Si on se place dans le cadre du milieu fracturé, l’eau exerce sur les épontes de la fracture une pression hydraulique réduisant la contrainte normale exercée par le massif. D’autre part, l’agrandissement de l’ouverture de la fracture sous pression hydraulique tend à faciliter les mouvements tangentiels (Kadiri, 2002).

Le modèle de Barton et al. (1985) fournit une expression de l’ouverture hydraulique eh

en fonction de l’ouverture mécanique em :

eh = em2/JRC2.5 (2.57)

avec : JRC caractérisant la rugosité de surface. Cette ouverture hydraulique incorporée dans la loi cubique, est censée donner une bonne estimation du débit transitant dans la fracture.

Barton (2000) a proposé un modèle qui fournit un ensemble complet d’équations pour la modélisation du comportement hydromécanique d’un joint rocheux sous une contrainte normale. Le modèle a été validé en comparant les prédictions numériques et les données expérimentales. La même relation établie par Barton et al (équation 2.84) entre l’ouverture hydraulique e en fonction de l’ouverture mécanique em, a été adoptée dans ce

modèle. La contrainte effective est définie de la manière suivante :

∆σn’ = ∆σn - α ∆P (2.58)

α étant un coefficient de couplage qui traduit l’effet de la pression du fluide sur le déplacement normal de la fracture. Ce coefficient n’est pas constant et varie en fonction de la fermeture progressive du joint. L’effet hydromécanique est lié à l’espace de vides accessible au fluide (Sotoudeh, 1995, cité dans Kadiri, 2002).

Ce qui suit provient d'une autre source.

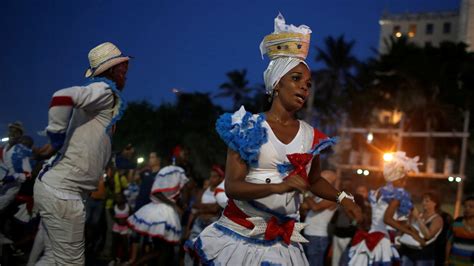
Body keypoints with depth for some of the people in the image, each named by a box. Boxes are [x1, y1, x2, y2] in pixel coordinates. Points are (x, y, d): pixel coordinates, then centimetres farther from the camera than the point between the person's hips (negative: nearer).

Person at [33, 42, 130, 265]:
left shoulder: (98, 92, 18)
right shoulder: (105, 89, -10)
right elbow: (62, 97, -27)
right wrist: (56, 143, -19)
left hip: (52, 186, 9)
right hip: (61, 191, -9)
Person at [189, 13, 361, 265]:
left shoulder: (311, 136, 5)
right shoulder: (248, 128, -7)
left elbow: (314, 180, 22)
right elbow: (232, 186, -15)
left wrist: (341, 197, 4)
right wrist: (279, 186, -27)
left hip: (281, 241, 3)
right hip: (239, 233, -3)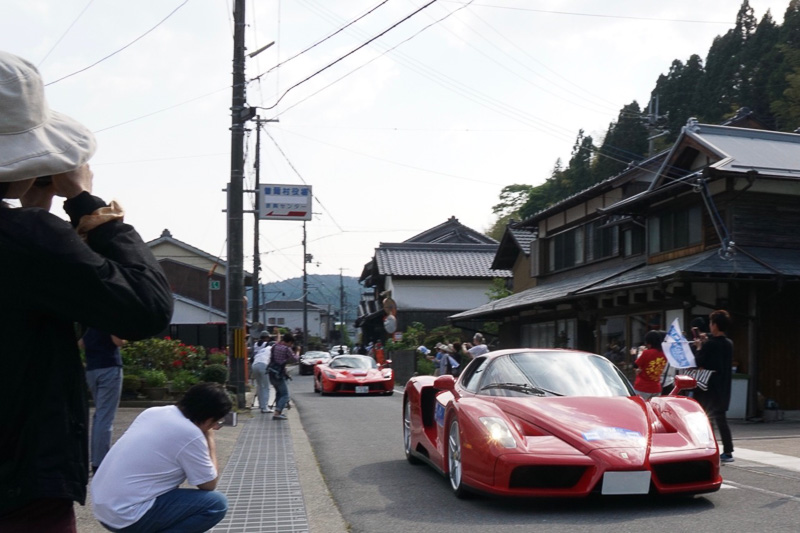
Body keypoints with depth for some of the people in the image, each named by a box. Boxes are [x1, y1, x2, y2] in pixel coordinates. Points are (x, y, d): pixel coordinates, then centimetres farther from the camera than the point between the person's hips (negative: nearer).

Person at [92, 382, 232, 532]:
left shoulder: (152, 412, 7)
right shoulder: (190, 435, -15)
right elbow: (209, 484, -3)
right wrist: (210, 439, 5)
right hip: (128, 516, -9)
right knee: (216, 504, -7)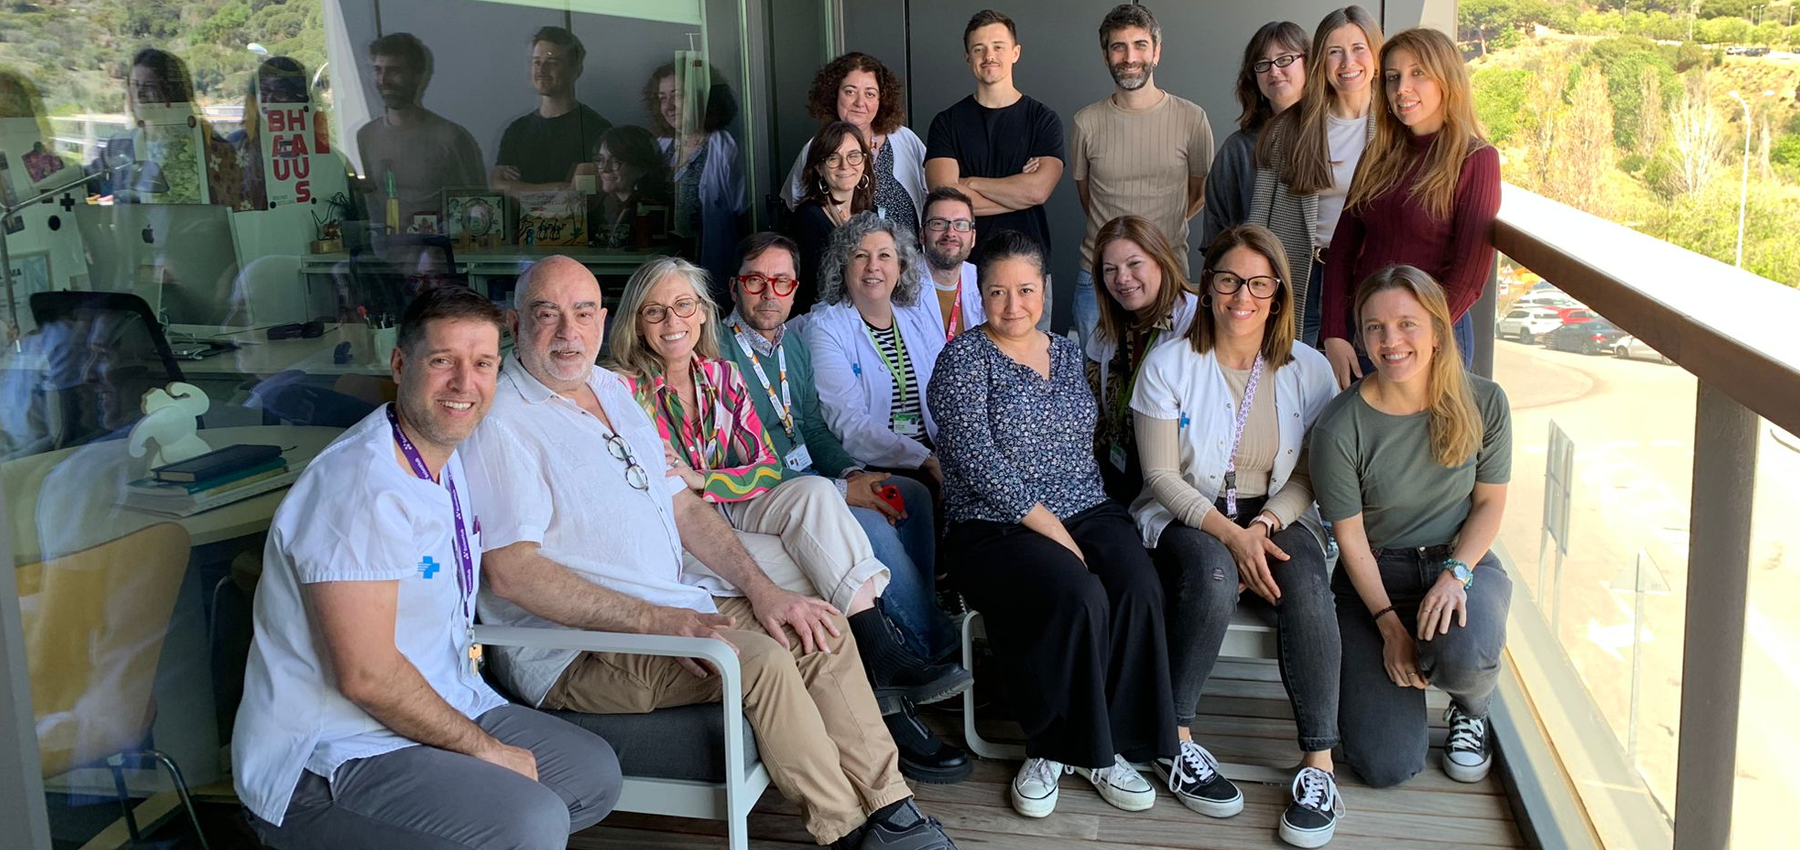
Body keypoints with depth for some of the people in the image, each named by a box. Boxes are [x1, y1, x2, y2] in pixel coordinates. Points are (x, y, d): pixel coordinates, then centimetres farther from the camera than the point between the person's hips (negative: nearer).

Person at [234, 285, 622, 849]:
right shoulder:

Une nouvelle approche numérique pour simuler la réponse hydromécanique de roches hétérogènes à l’échelle du laboratoire a été développée par Yuan et Harrison (2005).

Leurs simulations numériques ont montré qu’une compression uniaxiale et triaxiale cause une concentration des contraintes dans les éléments de faible résistance et qu’il y a une initiation et une propagation de la dilatance et la perméabilité (Yuan et Harrison, 2005).

2.5.2 Méthodologie de couplage

Durant le présent projet de recherche une méthode de couplage hydromécanique indirect entre les deux codes HydroGeosphere et Phase2 a été développée. Cette méthode a été appliquée au cas du chantier remblayé vertical avec une fracture horizontale. À partir des résultats de variation des contraintes normales et de cisaillement en fonction de la distance le long de la discontinuité obtenus avec Phase2, le modèle CSDS a été utilisé pour déterminer les variations de déplacement normal en fonction du déplacement de cisaillement et calculer ainsi le changement de l’ouverture. La méthodologie de calcul des ouvertures hydrauliques sera expliquée dans le chapitre 6.